◆ AIM OF THE TASK ◆
Reproduce word for word the lines of the listing below, starting at the line with "Te Has Perdido" and ending at the line with "50 متورطا في محاولة اقتحام السياح", and omit the picture lines.
##############################
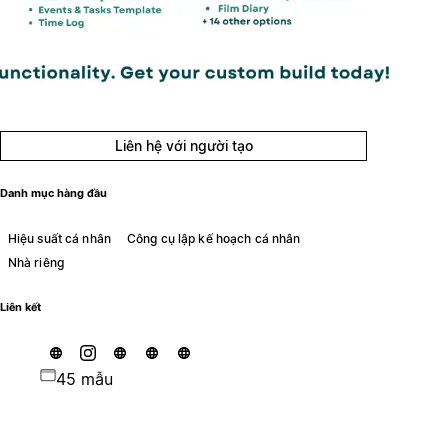
Liên hệ với người tạo
Danh mục hàng đầu
Hiệu suất cá nhân
Công cụ lập kế hoạch cá nhân
Nhà riêng
Liên kết
45 mẫu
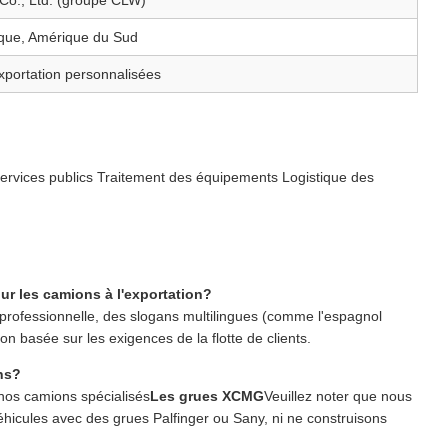
 Co., Ltd. (groupe CLW)
rique, Amérique du Sud
portation personnalisées
services publics Traitement des équipements Logistique des
ur les camions à l'exportation?
rofessionnelle, des slogans multilingues (comme l'espagnol
basée sur les exigences de la flotte de clients.
ns?
t nos camions spécialisés
Les grues XCMG
Veuillez noter que nous
icules avec des grues Palfinger ou Sany, ni ne construisons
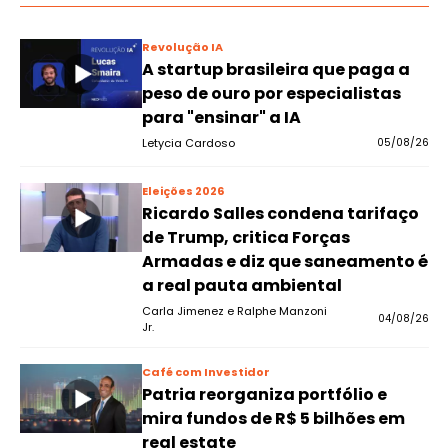
Revolução IA
A startup brasileira que paga a
peso de ouro por especialistas
para "ensinar" a IA
Letycia Cardoso
05/08/26
Eleições 2026
Ricardo Salles condena tarifaço
de Trump, critica Forças
Armadas e diz que saneamento é
a real pauta ambiental
Carla Jimenez e Ralphe Manzoni
04/08/26
Jr.
Café com Investidor
Patria reorganiza portfólio e
mira fundos de R$ 5 bilhões em
real estate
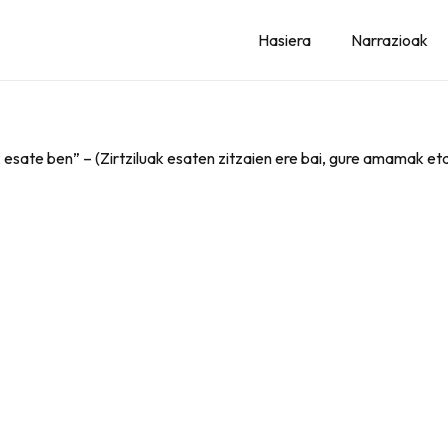
Hasiera
Narrazioak
k esate ben” – (Zirtziluak esaten zitzaien ere bai, gure amamak eta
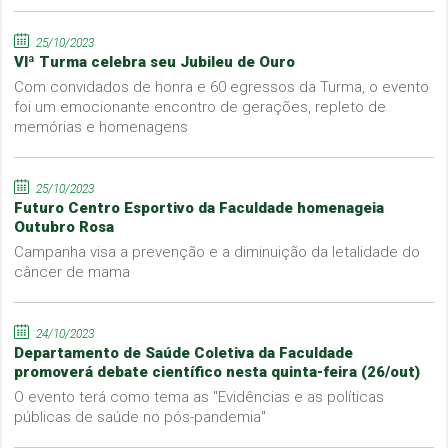
25/10/2023
VIª Turma celebra seu Jubileu de Ouro
Com convidados de honra e 60 egressos da Turma, o evento
foi um emocionante encontro de gerações, repleto de
memórias e homenagens
25/10/2023
Futuro Centro Esportivo da Faculdade homenageia
Outubro Rosa
Campanha visa a prevenção e a diminuição da letalidade do
câncer de mama
24/10/2023
Departamento de Saúde Coletiva da Faculdade
promoverá debate científico nesta quinta-feira (26/out)
O evento terá como tema as "Evidências e as políticas
públicas de saúde no pós-pandemia"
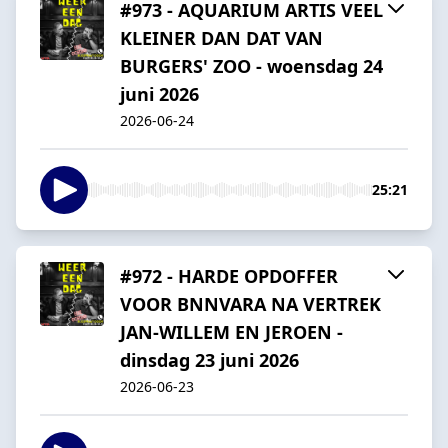
#973 - AQUARIUM ARTIS VEEL
KLEINER DAN DAT VAN
BURGERS' ZOO - woensdag 24
juni 2026
2026-06-24
25:21
#972 - HARDE OPDOFFER
VOOR BNNVARA NA VERTREK
JAN-WILLEM EN JEROEN -
dinsdag 23 juni 2026
2026-06-23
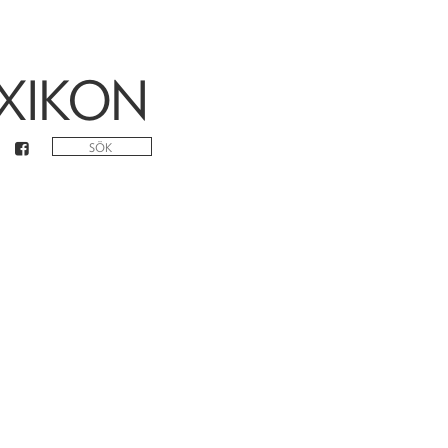
XIKON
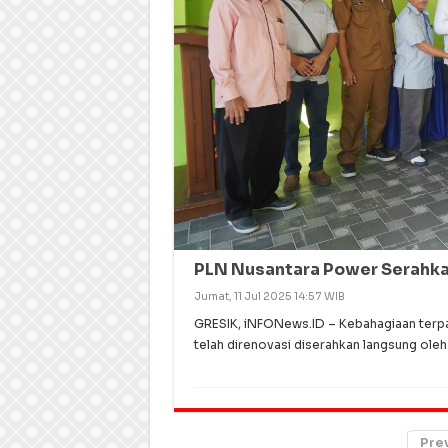
PLN Nusantara Power Serahkan
Jumat, 11 Jul 2025 14:57 WIB
GRESIK, iNFONews.ID – Kebahagiaan terpa
telah direnovasi diserahkan langsung ole
Pre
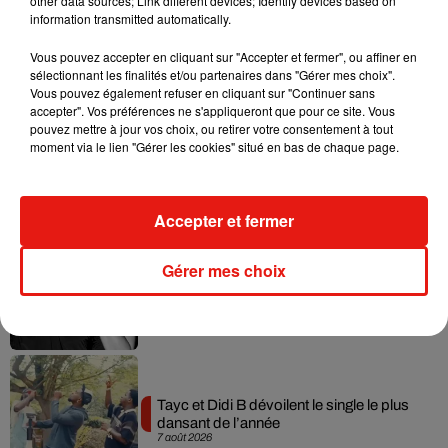
other data sources; Link different devices; Identify devices based on
information transmitted automatically.
Vous pouvez accepter en cliquant sur "Accepter et fermer", ou affiner en
Musique
sélectionnant les finalités et/ou partenaires dans "Gérer mes choix".
Vous pouvez également refuser en cliquant sur "Continuer sans
accepter". Vos préférences ne s'appliqueront que pour ce site. Vous
pouvez mettre à jour vos choix, ou retirer votre consentement à tout
Julien Lieb s’essaye à la vie de chatelain
moment via le lien "Gérer les cookies" situé en bas de chaque page.
dans son nouveau clip
7 août 2026
Accepter et fermer
Gérer mes choix
Madonna sort enfin le remix de « Love
Sensation » avec Kylie Minogue
7 août 2026
Tayc et Didi B dévoilent le single le plus
dansant de l’année
7 août 2026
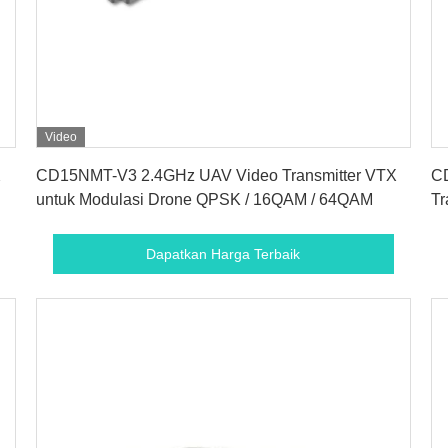
Video
Dapatkan Harga Terbaik
X
CD15NMT-V3 2.4GHz UAV Video Transmitter VTX
C
untuk Modulasi Drone QPSK / 16QAM / 64QAM
Tr
Dapatkan Harga Terbaik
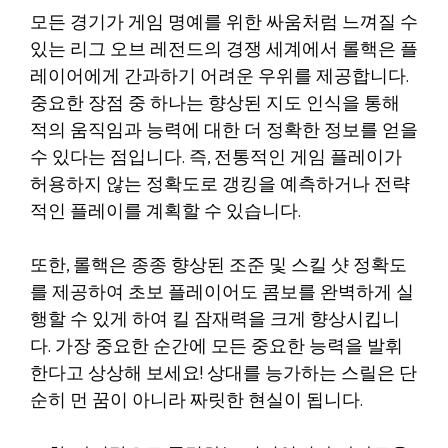
모든 경기가 게임 명예를 위한 싸움처럼 느껴질 수
있는 리그 오브 레전드의 경쟁 세계에서 롤핵은 플
레이어에게 간과하기 어려운 우위를 제공합니다.
중요한 장점 중 하나는 향상된 지도 인식을 통해
적의 움직임과 능력에 대한 더 정확한 정보를 얻을
수 있다는 점입니다. 즉, 전통적인 게임 플레이가
허용하지 않는 정확도로 갱킹을 예측하거나 전략
적인 플레이를 계획할 수 있습니다.
또한, 롤핵은 종종 향상된 조준 및 스킬 샷 정확도
를 제공하여 초보 플레이어도 콤보를 완벽하게 실
행할 수 있게 하여 킬 잠재력을 크게 향상시킵니
다. 가장 중요한 순간에 모든 중요한 능력을 발휘
한다고 상상해 보세요! 상대를 능가하는 스릴은 단
순히 먼 꿈이 아니라 짜릿한 현실이 됩니다.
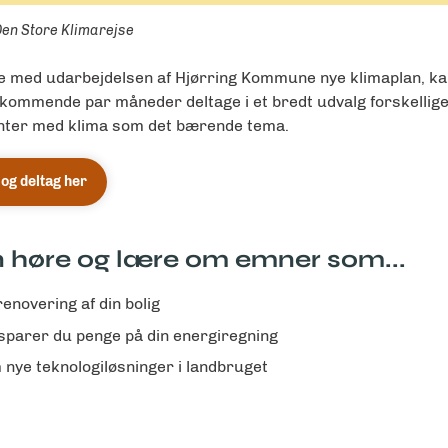
en Store Klimarejse
se med udarbejdelsen af Hjørring Kommune nye klimaplan, ka
kommende par måneder deltage i et bredt udvalg forskellig
ter med klima som det bærende tema.
og deltag her
 høre og lære om emner som...
enovering af din bolig
sparer du penge på din energiregning
 nye teknologiløsninger i landbruget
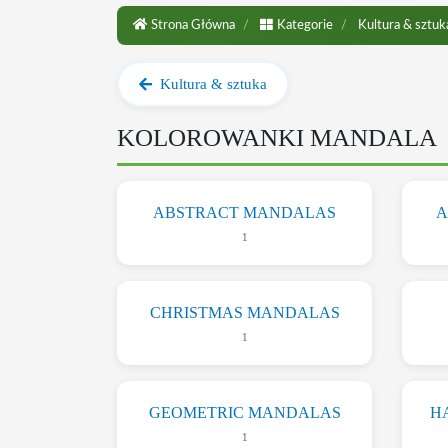
Strona Główna
Kategorie
Kultura & sztuk
Kultura & sztuka
KOLOROWANKI MANDALA
ABSTRACT MANDALAS
A
1
CHRISTMAS MANDALAS
1
GEOMETRIC MANDALAS
H
1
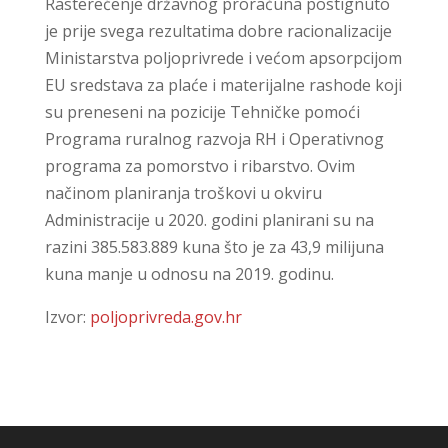
Rasterećenje državnog proračuna postignuto
je prije svega rezultatima dobre racionalizacije
Ministarstva poljoprivrede i većom apsorpcijom
EU sredstava za plaće i materijalne rashode koji
su preneseni na pozicije Tehničke pomoći
Programa ruralnog razvoja RH i Operativnog
programa za pomorstvo i ribarstvo. Ovim
načinom planiranja troškovi u okviru
Administracije u 2020. godini planirani su na
razini 385.583.889 kuna što je za 43,9 milijuna
kuna manje u odnosu na 2019. godinu.
Izvor:
poljoprivreda.gov.hr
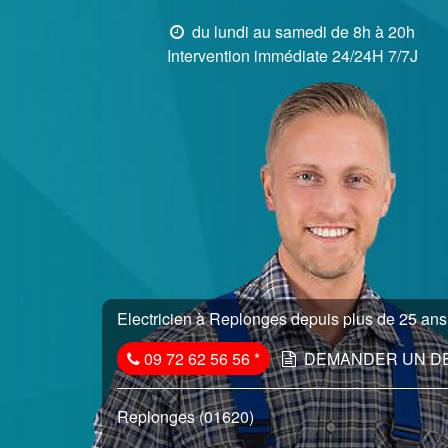
du lundi au samedi de 8h à 20h
Intervention immédiate 24/24H 7/7J
Electricien à Replonges depuis plus de 25 ans.
09 72 62 56 56
*
DEMANDER UN D
Replonges (01620)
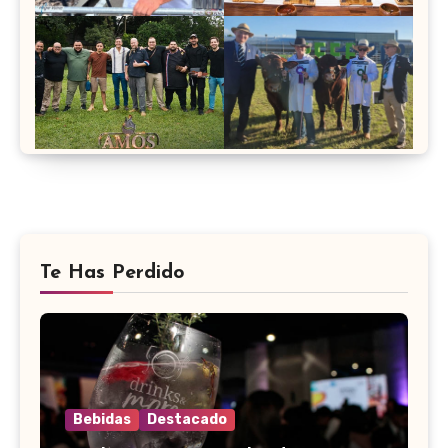
Te Has Perdido
Bebidas
Destacado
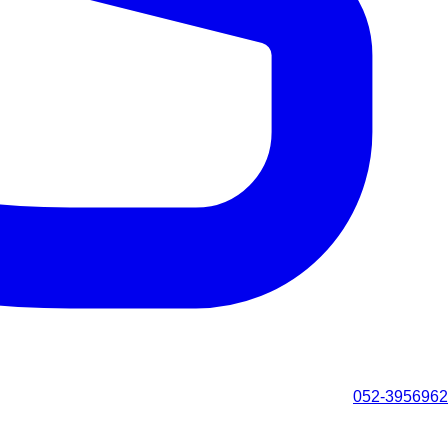
052-3956962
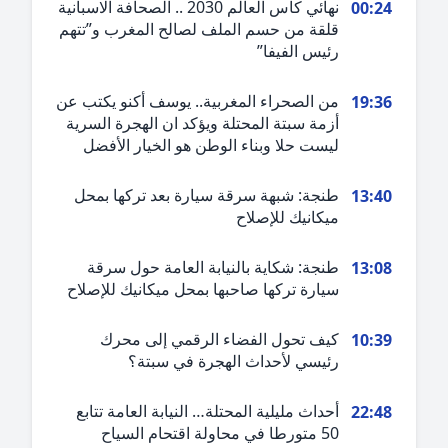
نهائي كأس العالم 2030 .. الصحافة الاسبانية
00:2
قلقة من حسم الملف لصالح المغرب و”تتهم
رئيس الفيفا”
من الصحراء المغربية.. يوسف أكنو يكتب عن
19:3
أزمة سبتة المحتلة ويؤكد ان الهجرة السرية
ليست حلا وبناء الوطن هو الخيار الأفضل
طنجة: شبهة سرقة سيارة بعد تركها بمحل
13:4
ميكانيك للإصلاح
طنجة: شكاية بالنيابة العامة حول سرقة
13:0
سيارة تركها صاحبها بمحل ميكانيك للإصلاح
كيف تحول الفضاء الرقمي إلى محرك
10:3
رئيسي لأحداث الهجرة في سبتة؟
أحداث مليلية المحتلة… النيابة العامة تتابع
22:4
50 متورطا في محاولة اقتحام السياح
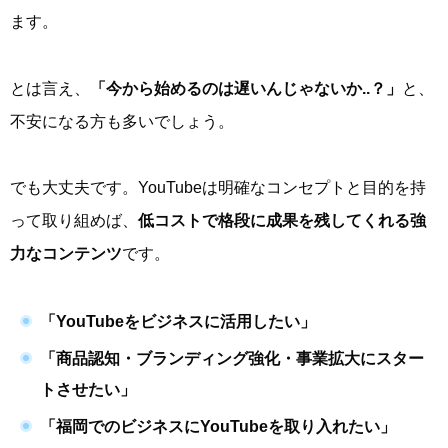
ます。
とは言え、
「今から始めるのは遅いんじゃないか..？」
と、
不安になる方も多いでしょう。
でも大丈夫です。YouTubeは明確なコンセプトと目的を持
って取り組めば、
低コストで格段に成果を残してくれる強
力なコンテンツ
です。
「YouTubeをビジネスに活用したい」
「商品認知・ブランディング強化・事業拡大にスター
トさせたい」
「福岡でのビジネスにYouTubeを取り入れたい」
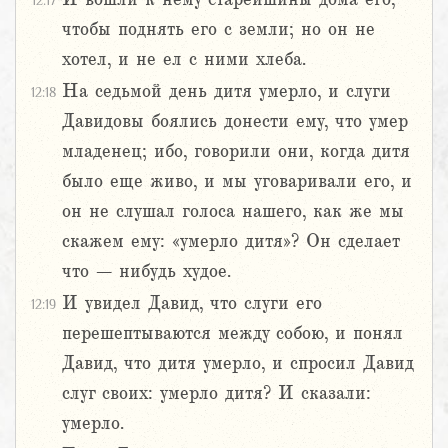
12:17
чтобы поднять его с земли; но он не
хотел, и не ел с ними хлеба.
На седьмой день дитя умерло, и слуги
12:18
Давидовы боялись донести ему, что умер
младенец; ибо, говорили они, когда дитя
было еще живо, и мы уговаривали его, и
он не слушал голоса нашего, как же мы
скажем ему: «умерло дитя»? Он сделает
что – нибудь худое.
И увидел Давид, что слуги его
12:19
перешептываются между собою, и понял
Давид, что дитя умерло, и спросил Давид
слуг своих: умерло дитя? И сказали:
умерло.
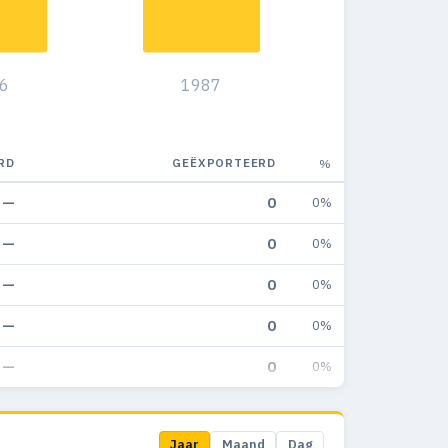
6
1987
RD
GEËXPORTEERD
%
—
0
0%
—
0
0%
—
0
0%
—
0
0%
—
0
0%
Jaar
Maand
Dag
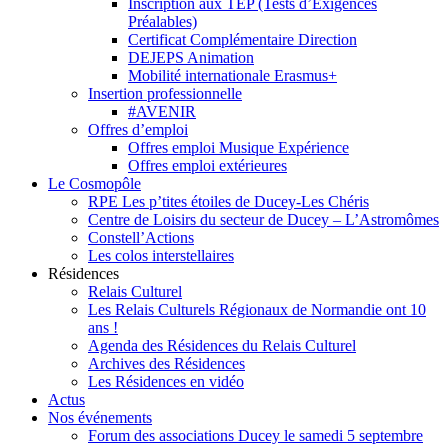
Inscription aux TEP (Tests d’Exigences
Préalables)
Certificat Complémentaire Direction
DEJEPS Animation
Mobilité internationale Erasmus+
Insertion professionnelle
#AVENIR
Offres d’emploi
Offres emploi Musique Expérience
Offres emploi extérieures
Le Cosmopôle
RPE Les p’tites étoiles de Ducey-Les Chéris
Centre de Loisirs du secteur de Ducey – L’Astromômes
Constell’Actions
Les colos interstellaires
Résidences
Relais Culturel
Les Relais Culturels Régionaux de Normandie ont 10
ans !
Agenda des Résidences du Relais Culturel
Archives des Résidences
Les Résidences en vidéo
Actus
Nos événements
Forum des associations Ducey le samedi 5 septembre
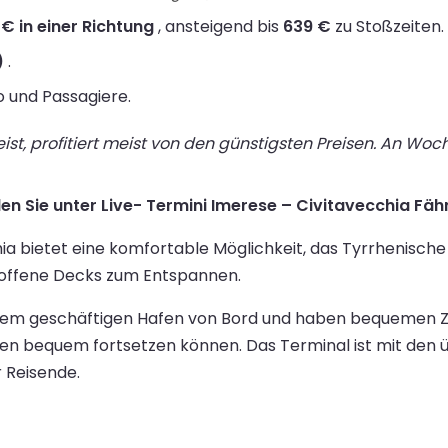
 € in einer Richtung
, ansteigend bis
639 €
zu Stoßzeiten.
)
.
o und Passagiere.
st, profitiert meist von den günstigsten Preisen. An Wo
en Sie unter Live- Termini Imerese – Civitavecchia Fähr
ia bietet eine komfortable Möglichkeit, das Tyrrhenisch
 offene Decks zum Entspannen.
 einem geschäftigen Hafen von Bord und haben bequemen 
len bequem fortsetzen können. Das Terminal ist mit den ü
 Reisende.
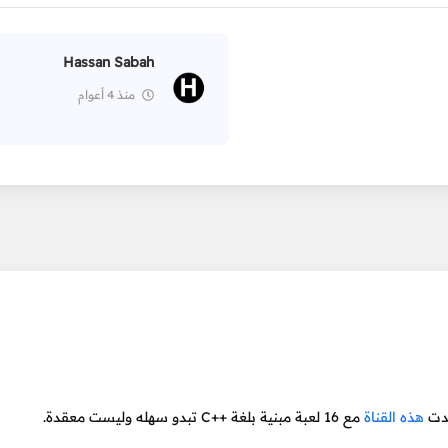
Hassan Sabah
منذ 4 أعوام
جدت
هذه القناة
مع 16 لعبة مبنية بلغة ++C تبدو سهله وليست معقدة.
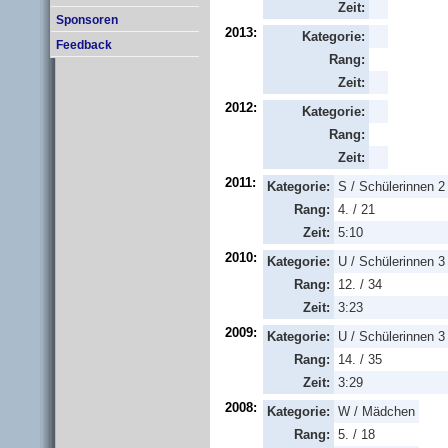
Zeit:
Sponsoren
2013:
Kategorie:
Feedback
Rang:
Zeit:
2012:
Kategorie:
Rang:
Zeit:
2011:
Kategorie:
S / Schülerinnen 2
Rang:
4. / 21
Zeit:
5:10
2010:
Kategorie:
U / Schülerinnen 3
Rang:
12. / 34
Zeit:
3:23
2009:
Kategorie:
U / Schülerinnen 3
Rang:
14. / 35
Zeit:
3:29
2008:
Kategorie:
W / Mädchen
Rang:
5. / 18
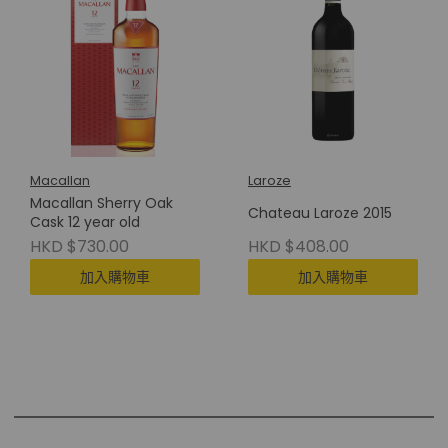
Macallan
Laroze
Macallan Sherry Oak
Chateau Laroze 2015
Cask 12 year old
HKD $730.00
HKD $408.00
加入購物車
加入購物車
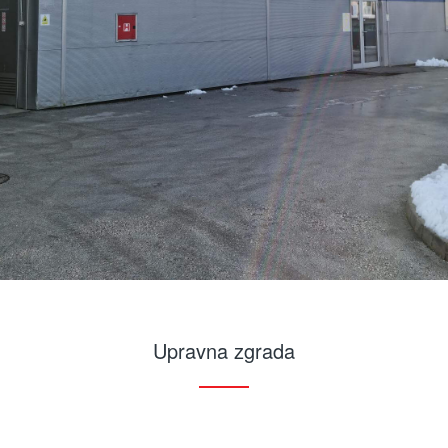
Upravna zgrada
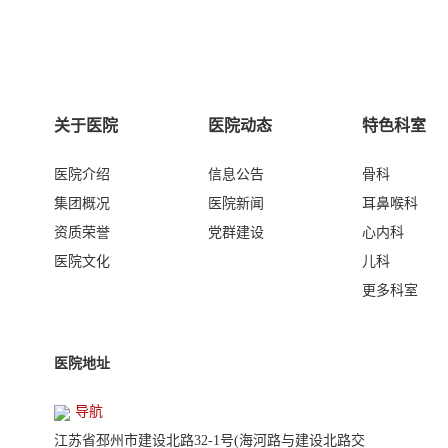
关于医院
医院动态
特色科室
医院介绍
信息公告
骨科
集团概况
医院新闻
耳鼻喉科
资质荣誉
党群建设
心内科
医院文化
儿科
更多科室
医院地址
导航
江苏省邳州市建设北路32-1号(海河路与建设北路交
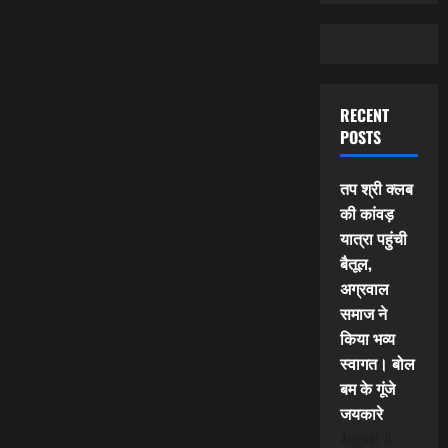
RECENT
POSTS
तप श्री क्लब
की कांवड़
यात्रा पहुंची
बैतूल,
अग्रवाल
समाज ने
किया भव्य
स्वागत। बोल
बम के गूंजे
जयकारे
August 8,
##############################
◆ REPLY ◆
Te Has Perdido
Bebidas
Destacado
052-3956962
نهائي كأس العالم 2030 .. الصحافة الاسبانية
00:2
قلقة من حسم الملف لصالح المغرب و”تتهم
رئيس الفيفا”
من الصحراء المغربية.. يوسف أكنو يكتب عن
19:3
أزمة سبتة المحتلة ويؤكد ان الهجرة السرية
ليست حلا وبناء الوطن هو الخيار الأفضل
طنجة: شبهة سرقة سيارة بعد تركها بمحل
13:4
ميكانيك للإصلاح
طنجة: شكاية بالنيابة العامة حول سرقة
13:0
سيارة تركها صاحبها بمحل ميكانيك للإصلاح
كيف تحول الفضاء الرقمي إلى محرك
10:3
رئيسي لأحداث الهجرة في سبتة؟
أحداث مليلية المحتلة… النيابة العامة تتابع
22:4
50 متورطا في محاولة اقتحام السياح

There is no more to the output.